• Spatial annotation records:
— START —

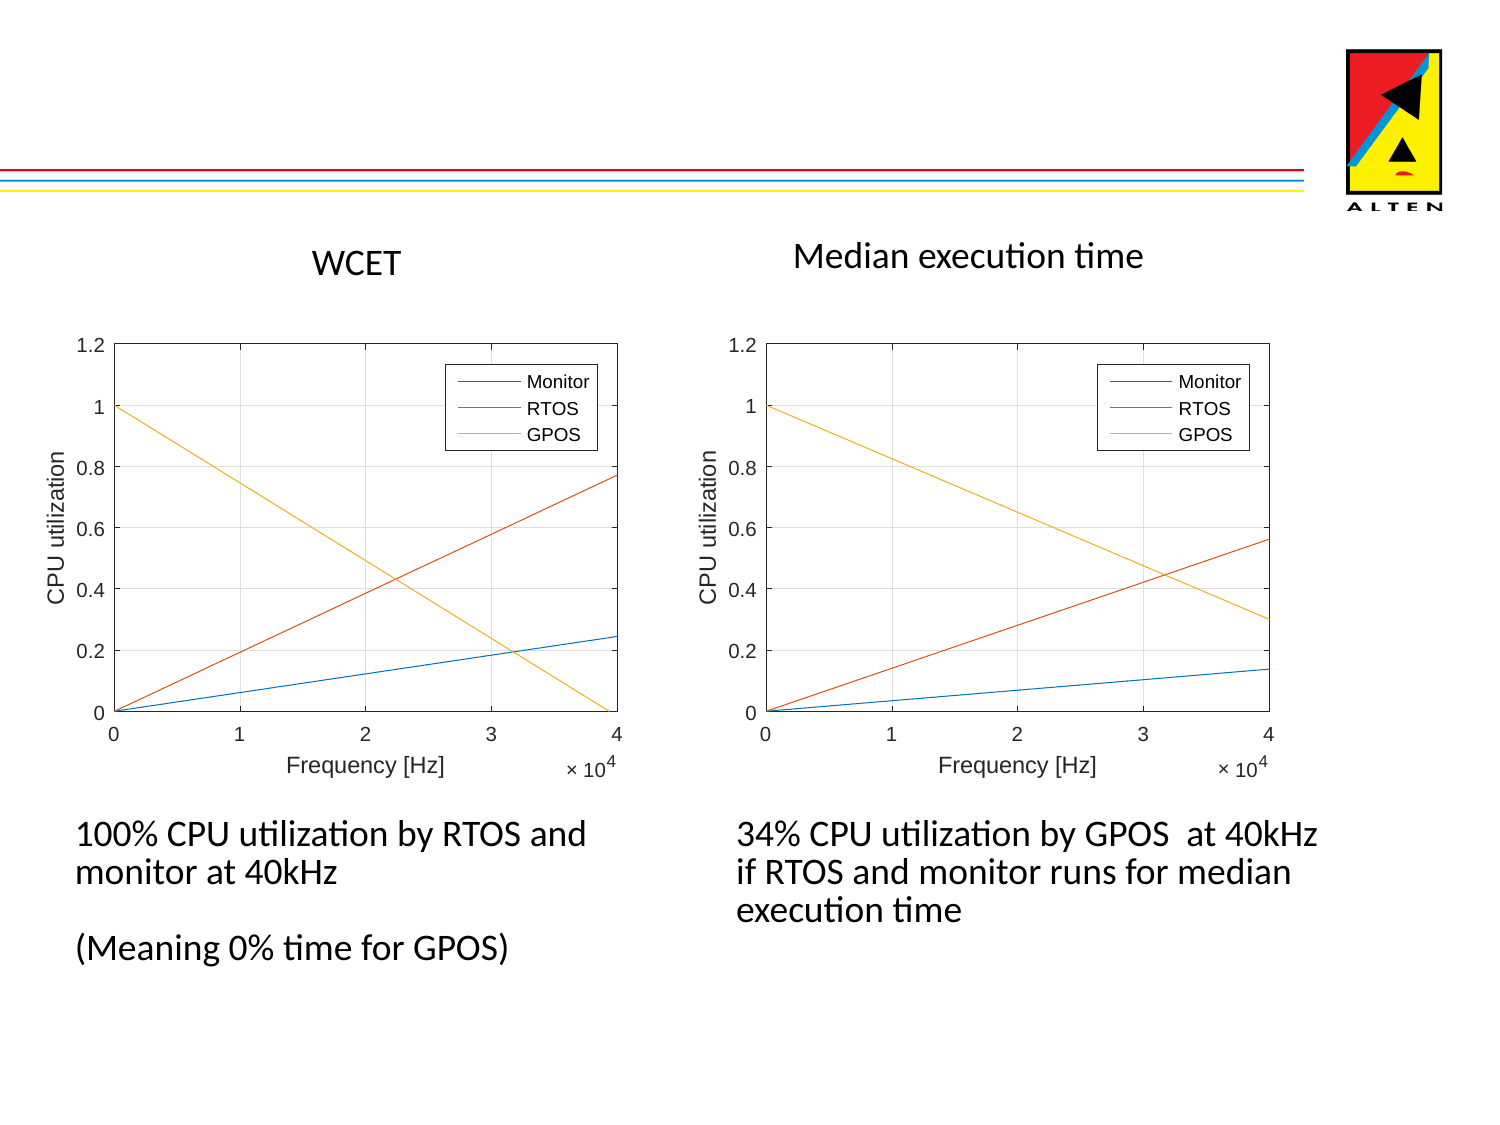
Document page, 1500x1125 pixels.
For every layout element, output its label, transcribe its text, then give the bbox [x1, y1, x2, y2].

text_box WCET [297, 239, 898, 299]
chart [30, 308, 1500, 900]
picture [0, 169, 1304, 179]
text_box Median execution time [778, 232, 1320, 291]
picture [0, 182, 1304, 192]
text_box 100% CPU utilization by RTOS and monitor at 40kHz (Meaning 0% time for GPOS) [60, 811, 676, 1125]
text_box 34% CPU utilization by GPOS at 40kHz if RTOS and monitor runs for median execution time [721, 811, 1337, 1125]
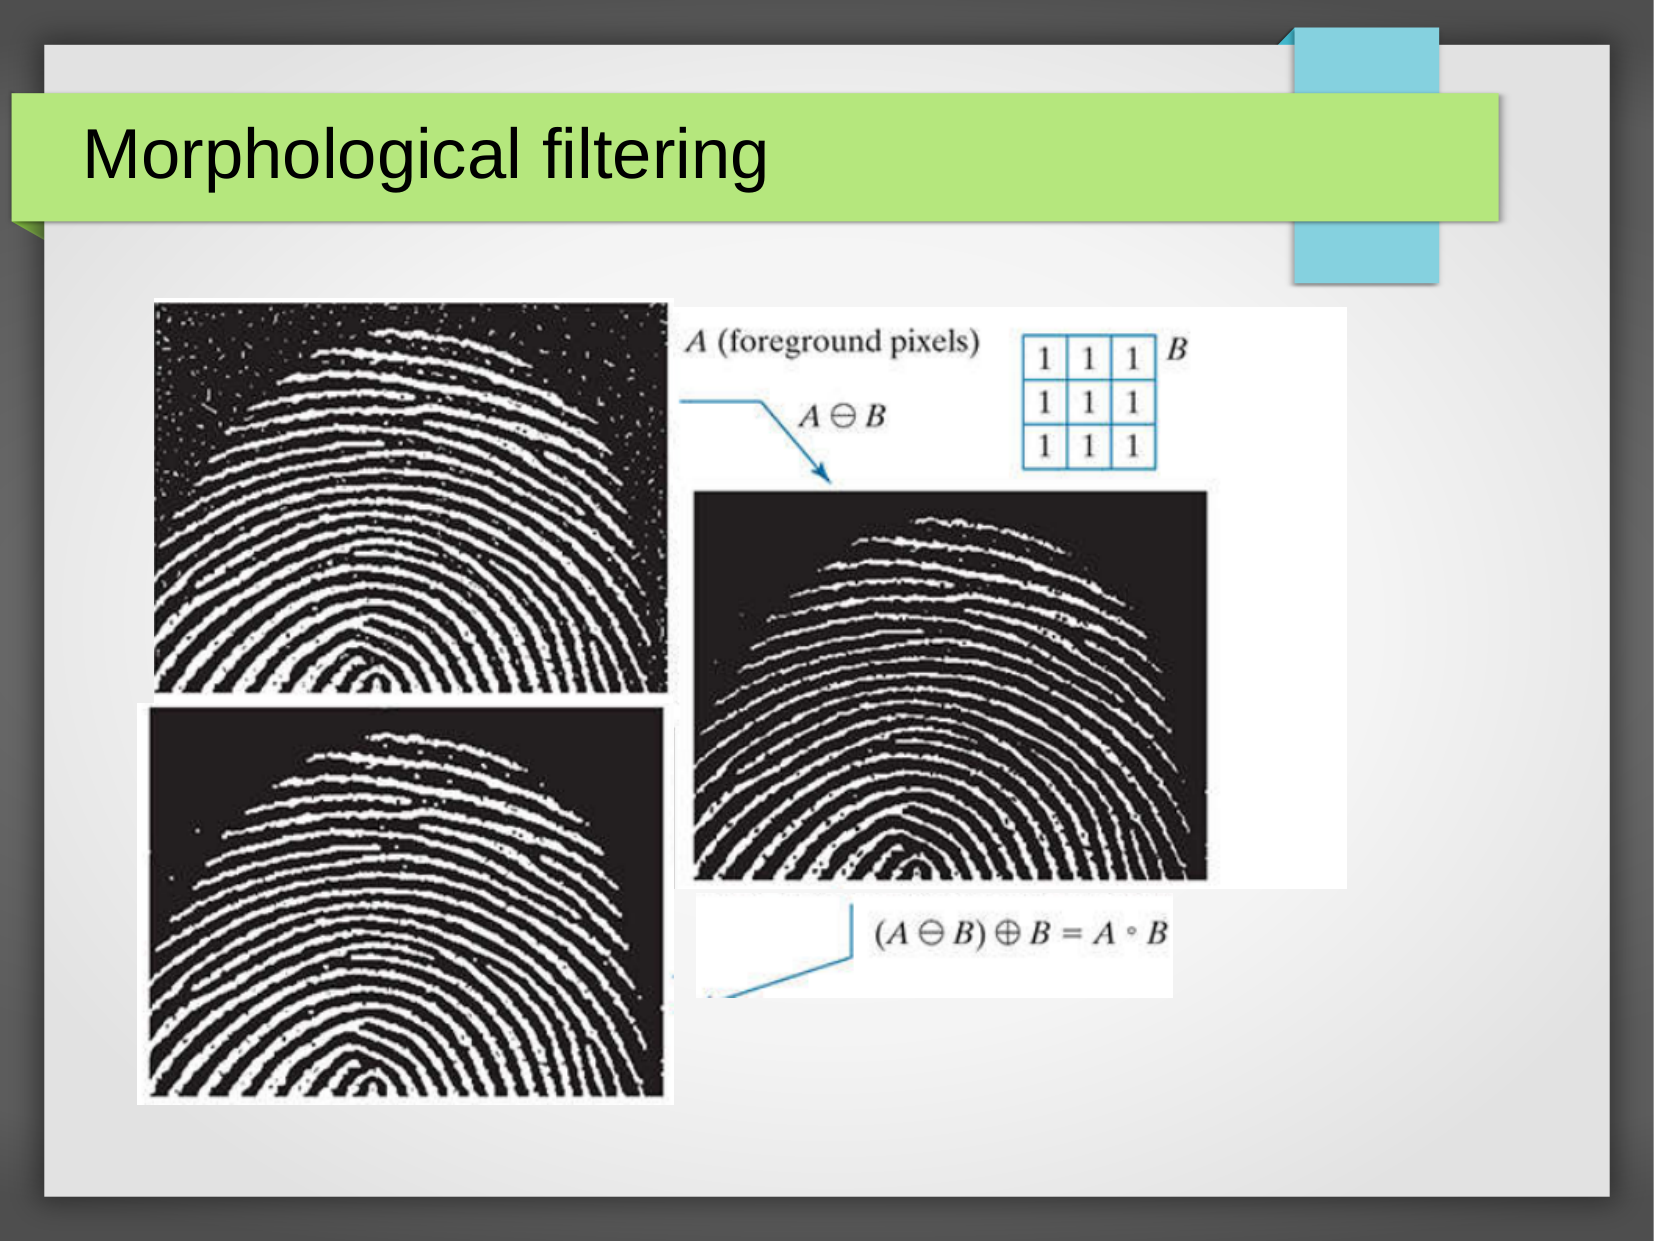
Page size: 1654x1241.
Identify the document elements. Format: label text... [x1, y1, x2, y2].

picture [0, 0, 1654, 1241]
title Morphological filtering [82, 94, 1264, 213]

— END —
— START —

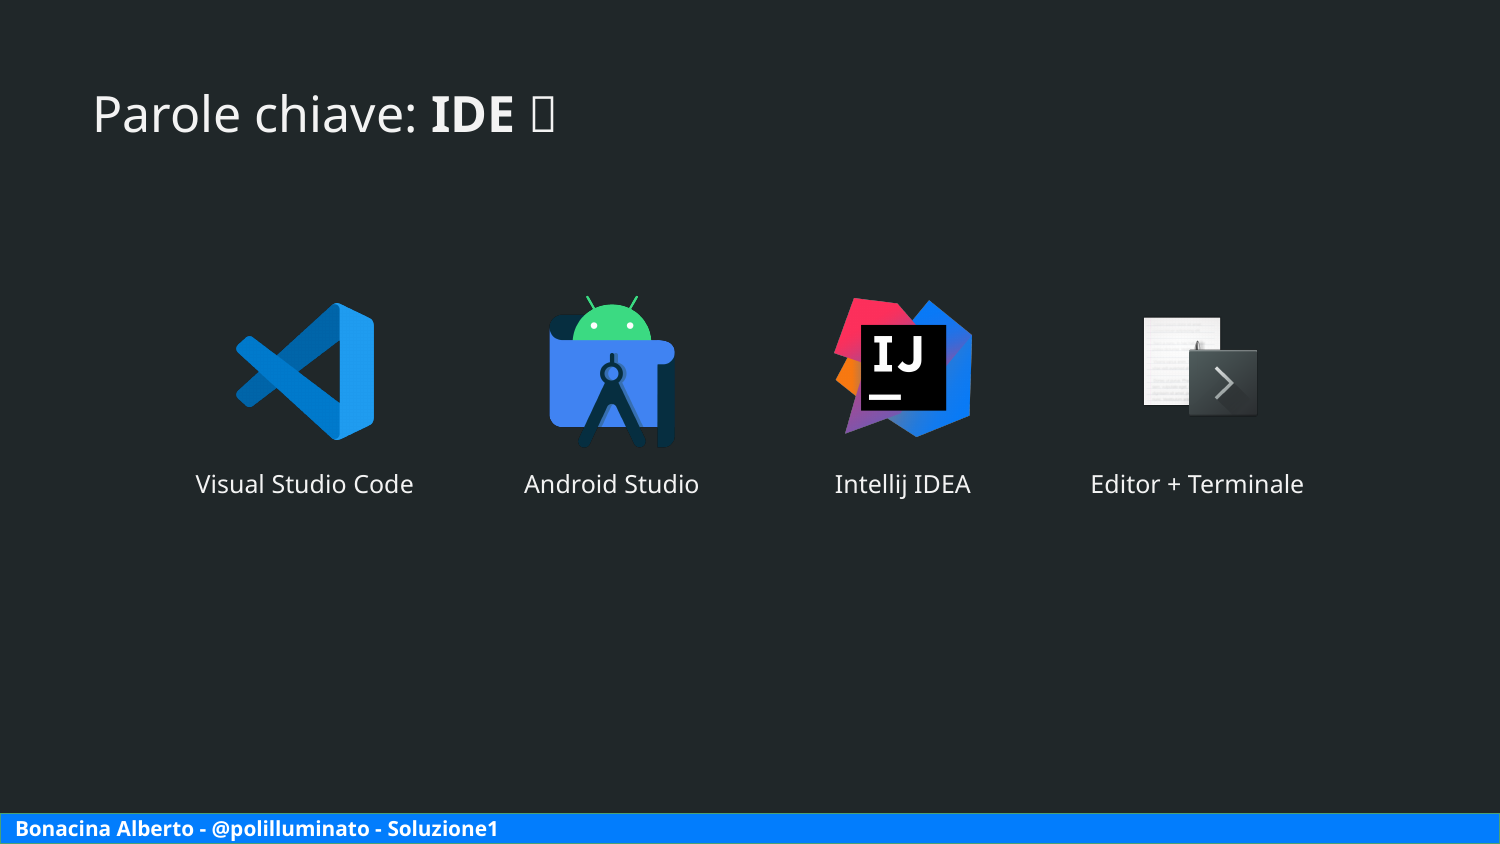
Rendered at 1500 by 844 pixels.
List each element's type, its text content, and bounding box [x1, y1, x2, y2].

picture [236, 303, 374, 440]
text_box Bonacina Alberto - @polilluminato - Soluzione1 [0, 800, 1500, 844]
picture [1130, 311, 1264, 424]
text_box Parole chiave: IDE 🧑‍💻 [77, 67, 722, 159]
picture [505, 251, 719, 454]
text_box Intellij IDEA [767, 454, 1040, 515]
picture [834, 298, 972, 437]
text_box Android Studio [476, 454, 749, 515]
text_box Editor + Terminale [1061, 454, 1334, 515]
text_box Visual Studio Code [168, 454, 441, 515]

— END —

• Instructions for the task:
Render the lines from the one containing "Document page, 1500x1125 pixels." through the one containing "text_box 34% CPU" as a numbered list, omitting any blank lines.

• Answer:
1. Document page, 1500x1125 pixels.
2. For every layout element, output its label, transcribe its text, then give the bbox [x1, y1, x2, y2].
3. text_box WCET [297, 239, 898, 299]
4. chart [30, 308, 1500, 900]
5. picture [0, 169, 1304, 179]
6. text_box Median execution time [778, 232, 1320, 291]
7. picture [0, 182, 1304, 192]
8. text_box 100% CPU utilization by RTOS and monitor at 40kHz (Meaning 0% time for GPOS) [60, 811, 676, 1125]
9. text_box 34% CPU utilization by GPOS at 40kHz if RTOS and monitor runs for median execution time [721, 811, 1337, 1125]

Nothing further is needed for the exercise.